Of course, half the earth (and more than half the population, especially if it happened now, during the northern summer) would find out in about the eight minutes it takes for light to flow (or, more to the point, cease to flow) from where the sun used to be to the earth. It may be the fastest thing in what we consider to be existence, but light doesn’t travel instantaneously, and over literally astronomical distances such as this, it won’t have an immediate effect. Still, to have it suddenly wink out as if a switch had been flipped would get people’s attention right quick. On the other side, however, it occurs to me that it might not be all that obvious; had it happened while we were finishing up our various… I’m not sure what to call what we were eating last night. They weren’t quite enough to call them ‘meals,’ especially on an individual basis, but they were more than what you would call ‘snacks.’ Anyway, if the sun were to vanish entirely just after sinking below the horizon, would we have been aware of it before the morning that didn’t come? With all the lights of the city on in full force, we didn’t notice the moon, so when it blinked out a minute later, we probably wouldn’t have seen a thing.

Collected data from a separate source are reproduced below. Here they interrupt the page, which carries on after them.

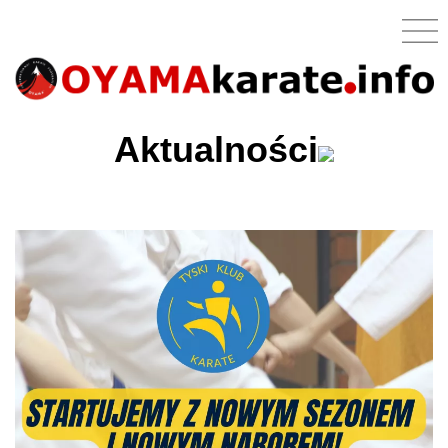
Aktualności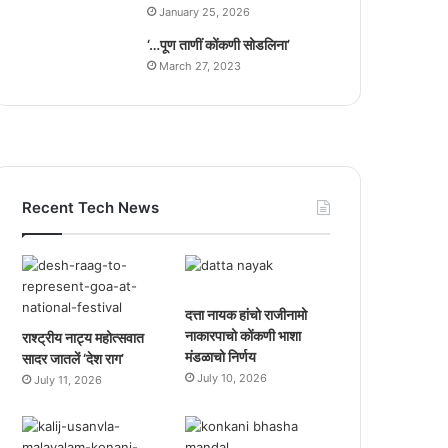
January 25, 2026
‘…पूण ताणीं कोंकणी सोडलिना’
March 27, 2023
Recent Tech News
दत्ता नायक हांचो राजीनामो
नाकारपाचो कोंकणी भाशा
राश्ट्रीय नाट्य महोत्सवात
मंडळाचो निर्णय
सादर जातलें ‘देश राग’
July 10, 2026
July 11, 2026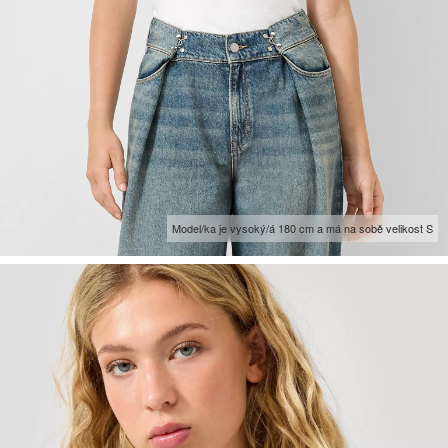
Model/ka je vysoký/á 180 cm a má na sobě velikost S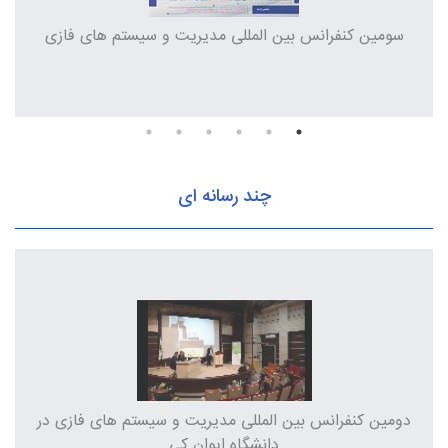
سومین کنفرانس بین المللی مدیریت و سیستم های فازی
ا
چند رسانه ای
دومین کنفرانس بین المللی مدیریت و سیستم های فازی در
دانشگاه ایوان کی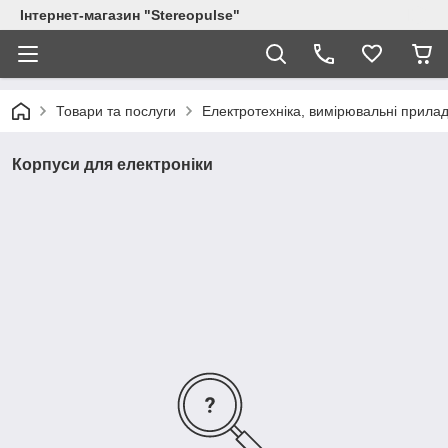
Інтернет-магазин "Stereopulse"
Товари та послуги
Електротехніка, вимірювальні прилад
Корпуси для електроніки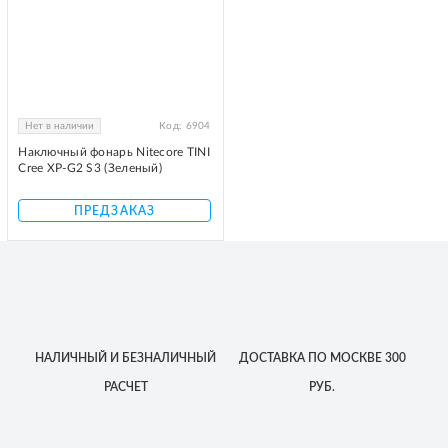
Нет в наличии
Код:
6904
Наключный фонарь Nitecore TINI
Cree XP-G2 S3 (Зеленый)
ПРЕДЗАКАЗ
НАЛИЧНЫЙ
И БЕЗНАЛИЧНЫЙ
ДОСТАВКА
ПО МОСКВЕ
300
РАСЧЕТ
РУБ.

Even as the planet began to cool off, we’d likely write it off to the fact that ‘oh, it always gets cooler at night – thank heavens,’ especially after another day of the temperature pushing into the eighties and beyond (Daniel, despite not having been around during them, claims that the eighties ‘were a great decade, but a lousy temperature’ to live through. Since we were in our prime at the tail end, I’m inclined to agree, but I’m biased because of that). It would take until we woke up to a pitch-dark sky (but with our clocks insisting it was nine or ten in the morning) before this new reality might set in. And from there, what next? How long could we survive before everything cooled to an untenable level? Could we last a week, a month, a year, or would it be but a matter of days before we would freeze to death?
I’m sure there are plenty of computer models that have run this very scenario; it’s the kind of thing that scientists and writers think about quite often, I shouldn’t wonder. At the same time, it’s such an improbable – no, more like ‘impossible’ – situation that it needn’t keep anyone awake at night worrying about it (certainly, we as humanity have come up with more than enough things to overtax our brains with fretting over as it is). But its very impossibility is what gets me wondering whether we’d consider it – or any similar such situation – were it to actually happen.
And what else might happen to us that we wouldn’t notice until it was too late?
So… that was what I woke up with this morning, honey. I know your day has been better than that. Wish you could tell me about it; it would probably keep me from getting worked up over something like this.